973fees. htm

July 1, 1997

MISSISSIPPI INSURANCE DEPARTMENT REGULATORY BULLETIN 97-3

PROPERTY AND CASUALTY RATING DIVISION

RATE/ RULE FILING FEE AND FORMAT CHANGES

Effective August 1, 1997, the following changes will be made with regard to the filing fees for
policy forms as well as rate and rule changes as provided under Section 83- 2- 35( 2) MCA:
Each combination of rate/ rule change( s) will require a $15.00 fee per company and should be separate from the policy form filing. There is no form required for rate and/ or rule changes. Do not list rate and rule changes on policy form filing fee list. A letter of explanation should accompany these filings. This procedure remains the same as in the past.* Please submit a complete copy of for all companies plus one additional copy for return.

Each policy form submission will require a $15.00 fee per form. If you have a change affecting more than one company in a group, there must be a $15.00 fee per form per company.* Please submit copy of cover letter for each company and only two sets of the forms, one for our records and one for return.

Below is the format style of the filing form you should use when submitting your policy forms for Department approval. Please enter this format into your computer and type in the appropriate information under each column. You should have a total amount of the fees at the end of your filing form which includes the check number. Also, note that a company official must sign the form certifying the fees are correct.

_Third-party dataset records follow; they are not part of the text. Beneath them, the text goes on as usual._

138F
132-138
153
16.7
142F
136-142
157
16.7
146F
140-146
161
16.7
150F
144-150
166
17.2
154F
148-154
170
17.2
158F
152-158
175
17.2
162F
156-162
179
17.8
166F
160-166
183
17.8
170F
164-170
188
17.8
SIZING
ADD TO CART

MISSISSIPPI POLICY FORM FILING FEE LIST

FORM TITLE        FORM NUMBER        DESCRIPTION OF FORM        FILING FEE
XXXX                    XXXXX                       XXXXX XXXX                              $15.00
XXXXXXXXX      XXXXX                       XXXX                                             $15.00

                                                    TOTAL OF FEES PER FILING $______________________

I hereby certify that the filing fees submitted this date are correct based on the number of forms which must be reviewed.

________________________________________
Signature of Company Official

________________________________________
Type Name of Official and Telephone Number

Contact Person: Denise Boyd (601) 359- 3575
GEORGE DALE, COMMISSIONER OF INSURANCE

*REMINDER: PLEASE SUBMIT A SELF- ADDRESSED STAMPED ENVELOPE LARGE ENOUGH TO ACCOMODATE YOUR RETURN COPY OF THE FILING.